Further, Captain George pretty clearly had no opportunity to murder old General Fentiman. It is hardly plausible that he kept a fatal dose of digitalin on hand should he happen to run into his grandfather on the street in a place he would never have expected to meet him and to then somehow talk the old man into taking it in a place (a taxi cab) where it is most unnatural to eat or drink anything.

I think that when it comes to lessons for writing murder mysteries, if one is going to give a character traits which make them unpleasant to read about, it is best to make them a highly credible suspect. This can also make some tension where the detective would be only too happy for the unpleasant character to be the murderer, which makes them second guess evidence against the character because they are worried about confirmation bias. It can also serve to make the detective more virtuous when he exonerates someone he has come to dislike. At the same time this can become a trap of making a suspect too obvious so that he isn’t suspected; which can make for a good twist where the unpleasant, angry man did actually commit the murder.

(Incidentally, a complication one doesn’t see too often is an accessory after the fact who is the brains of the operation. One sees often enough an angry man who does the brutal work collaborating with an intelligent man who designs the murder for him, but an intelligent accomplice who enters only to clean the murder up is, I think, uncommon.)
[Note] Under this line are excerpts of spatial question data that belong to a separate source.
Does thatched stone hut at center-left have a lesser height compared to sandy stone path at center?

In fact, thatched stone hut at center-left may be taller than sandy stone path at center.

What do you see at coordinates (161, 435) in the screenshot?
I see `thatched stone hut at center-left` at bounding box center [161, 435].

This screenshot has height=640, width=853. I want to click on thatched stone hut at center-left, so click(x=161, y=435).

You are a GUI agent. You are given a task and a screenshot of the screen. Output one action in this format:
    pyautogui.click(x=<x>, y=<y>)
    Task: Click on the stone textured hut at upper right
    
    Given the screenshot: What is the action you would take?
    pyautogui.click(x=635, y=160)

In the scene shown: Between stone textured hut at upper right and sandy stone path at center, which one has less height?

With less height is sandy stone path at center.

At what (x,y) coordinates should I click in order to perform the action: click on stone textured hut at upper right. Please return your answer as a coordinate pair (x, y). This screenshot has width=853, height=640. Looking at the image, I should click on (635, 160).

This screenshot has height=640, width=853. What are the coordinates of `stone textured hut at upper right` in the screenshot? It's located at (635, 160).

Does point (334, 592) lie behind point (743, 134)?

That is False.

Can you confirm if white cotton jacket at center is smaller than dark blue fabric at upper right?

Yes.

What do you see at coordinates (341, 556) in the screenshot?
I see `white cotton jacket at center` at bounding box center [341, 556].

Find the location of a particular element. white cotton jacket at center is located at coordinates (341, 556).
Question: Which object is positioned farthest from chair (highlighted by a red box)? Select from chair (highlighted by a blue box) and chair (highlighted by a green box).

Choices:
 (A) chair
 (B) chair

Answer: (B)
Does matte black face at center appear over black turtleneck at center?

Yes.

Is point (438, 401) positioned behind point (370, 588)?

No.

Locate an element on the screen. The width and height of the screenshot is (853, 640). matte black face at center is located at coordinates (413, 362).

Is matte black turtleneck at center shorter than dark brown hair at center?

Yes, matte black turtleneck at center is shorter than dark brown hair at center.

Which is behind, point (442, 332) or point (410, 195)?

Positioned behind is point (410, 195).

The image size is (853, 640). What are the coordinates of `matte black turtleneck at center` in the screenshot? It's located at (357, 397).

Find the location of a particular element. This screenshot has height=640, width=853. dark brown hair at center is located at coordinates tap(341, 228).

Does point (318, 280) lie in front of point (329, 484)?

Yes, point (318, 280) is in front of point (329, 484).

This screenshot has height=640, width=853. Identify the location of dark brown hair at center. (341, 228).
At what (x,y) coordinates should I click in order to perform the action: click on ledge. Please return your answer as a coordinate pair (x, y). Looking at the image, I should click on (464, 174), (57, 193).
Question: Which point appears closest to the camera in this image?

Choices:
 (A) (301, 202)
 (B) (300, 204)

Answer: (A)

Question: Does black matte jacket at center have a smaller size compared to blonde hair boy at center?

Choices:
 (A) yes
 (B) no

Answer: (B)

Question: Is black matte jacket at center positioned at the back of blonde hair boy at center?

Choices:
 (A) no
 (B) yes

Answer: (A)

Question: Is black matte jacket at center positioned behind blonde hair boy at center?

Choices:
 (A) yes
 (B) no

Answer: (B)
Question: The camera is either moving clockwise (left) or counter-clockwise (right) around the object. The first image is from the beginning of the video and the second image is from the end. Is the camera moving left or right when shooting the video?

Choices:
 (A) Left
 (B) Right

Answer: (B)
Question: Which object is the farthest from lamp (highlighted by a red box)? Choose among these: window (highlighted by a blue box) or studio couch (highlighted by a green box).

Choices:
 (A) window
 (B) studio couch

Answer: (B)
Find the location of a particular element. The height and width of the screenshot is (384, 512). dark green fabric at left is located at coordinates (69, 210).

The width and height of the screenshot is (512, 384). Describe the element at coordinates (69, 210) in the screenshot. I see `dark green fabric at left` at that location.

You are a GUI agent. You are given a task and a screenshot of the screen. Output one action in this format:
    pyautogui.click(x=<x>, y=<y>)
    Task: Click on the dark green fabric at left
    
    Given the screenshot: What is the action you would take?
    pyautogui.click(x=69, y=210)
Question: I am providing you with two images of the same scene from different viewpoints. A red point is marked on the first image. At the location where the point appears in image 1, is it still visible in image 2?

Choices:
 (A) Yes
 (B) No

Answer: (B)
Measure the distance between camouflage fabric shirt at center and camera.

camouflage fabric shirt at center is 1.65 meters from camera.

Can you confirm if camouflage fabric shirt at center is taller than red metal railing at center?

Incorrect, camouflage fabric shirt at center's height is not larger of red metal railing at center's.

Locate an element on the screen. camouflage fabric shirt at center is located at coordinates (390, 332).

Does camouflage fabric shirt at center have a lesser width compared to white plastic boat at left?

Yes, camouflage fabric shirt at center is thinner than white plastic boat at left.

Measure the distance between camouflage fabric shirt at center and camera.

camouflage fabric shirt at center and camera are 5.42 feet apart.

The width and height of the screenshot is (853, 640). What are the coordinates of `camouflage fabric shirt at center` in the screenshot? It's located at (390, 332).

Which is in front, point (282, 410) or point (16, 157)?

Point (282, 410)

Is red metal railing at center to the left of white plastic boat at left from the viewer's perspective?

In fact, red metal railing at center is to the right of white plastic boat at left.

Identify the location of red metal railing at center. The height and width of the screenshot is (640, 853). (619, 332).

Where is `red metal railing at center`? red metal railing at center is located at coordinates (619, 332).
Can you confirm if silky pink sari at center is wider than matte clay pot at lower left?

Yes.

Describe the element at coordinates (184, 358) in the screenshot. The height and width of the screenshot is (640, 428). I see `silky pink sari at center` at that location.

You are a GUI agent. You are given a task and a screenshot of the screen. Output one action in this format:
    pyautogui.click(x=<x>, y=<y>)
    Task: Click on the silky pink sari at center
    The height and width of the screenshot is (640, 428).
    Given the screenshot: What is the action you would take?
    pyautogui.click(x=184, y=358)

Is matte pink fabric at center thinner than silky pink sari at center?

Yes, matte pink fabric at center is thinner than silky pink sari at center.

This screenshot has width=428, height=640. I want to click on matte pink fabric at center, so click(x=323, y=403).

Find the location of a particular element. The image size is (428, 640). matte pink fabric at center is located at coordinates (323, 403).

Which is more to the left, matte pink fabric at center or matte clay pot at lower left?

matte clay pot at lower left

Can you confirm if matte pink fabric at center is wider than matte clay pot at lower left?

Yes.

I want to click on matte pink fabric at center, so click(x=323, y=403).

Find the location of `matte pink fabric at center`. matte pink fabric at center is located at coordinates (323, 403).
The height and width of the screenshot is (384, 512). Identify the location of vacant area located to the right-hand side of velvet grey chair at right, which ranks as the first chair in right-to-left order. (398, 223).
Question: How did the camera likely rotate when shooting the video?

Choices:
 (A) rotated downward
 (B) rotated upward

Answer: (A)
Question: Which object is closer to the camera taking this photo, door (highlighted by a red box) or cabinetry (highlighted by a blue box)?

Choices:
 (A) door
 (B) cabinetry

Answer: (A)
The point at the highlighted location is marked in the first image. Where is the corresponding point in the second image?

When it comes to the murder in The Unpleasantness at the Bellona Club, I’m not sure what to make of it. It is established very early that the old general went to Dr. Penberthy shortly before he died, and therefore that Dr. Penberthy had basketfuls of opportunity to poison him. And of course as a doctor he had ample access to digitalin. The only thing he lacked was a motive. And the motive he had was comprehensible enough, though it does feel rather a lot like coincidence. Granted, an explanation is given, though it’s one that’s guessed at. Being old General Fentiman’s doctor, he heard about the family quarrel that would result in Lady Dormer’s money going to Ann Dorland, and so he made her acquaintance and seduced her. But this is still a bit far fetched since the old man never spoke of his sister and I don’t see why he’d take the doctor into his confidence on a matter too painful for him to ever speak of. Especially since he blamed his sister and didn’t feel any guilt he needed to try to rid himself of.

Granted, it’s often a good idea for the murderer to be connected to the deceased in a manner that is not generally suspected. Still, Penberthy just never felt like he was enough of a character to me to justify the secret engagement. I think it’s that he never showed up except in his official capacity as a doctor. This puts him in the same class a butlers and other servants; one fails to suspect him not because one is misled by a clever disguise but because one knows nothing about the character at all, and as mysteries go, everyone whom one knows nothing about is interchangeable.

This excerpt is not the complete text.